## Collected data
__________________________________________________
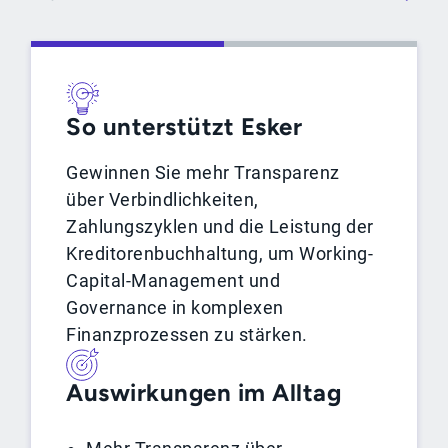
So unterstützt Esker
Gewinnen Sie mehr Transparenz
über Verbindlichkeiten,
Zahlungszyklen und die Leistung der
Kreditorenbuchhaltung, um Working-
Capital-Management und
Governance in komplexen
Finanzprozessen zu stärken.
Auswirkungen im Alltag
__________________________________________________
## HOW TO COMPLETE THIS TASK
Give the lines of text from all the items as a Markdown table with the columns Row and Line, numbering each line and skipping blank lines. Leave the pictures out of the answer.

## ANSWER TO THIS PROBLEM
| Row | Line |
|---|---|
| 1 | So unterstützt Esker |
| 2 | Gewinnen Sie mehr Transparenz |
| 3 | über Verbindlichkeiten, |
| 4 | Zahlungszyklen und die Leistung der |
| 5 | Kreditorenbuchhaltung, um Working- |
| 6 | Capital-Management und |
| 7 | Governance in komplexen |
| 8 | Finanzprozessen zu stärken. |
| 9 | Auswirkungen im Alltag |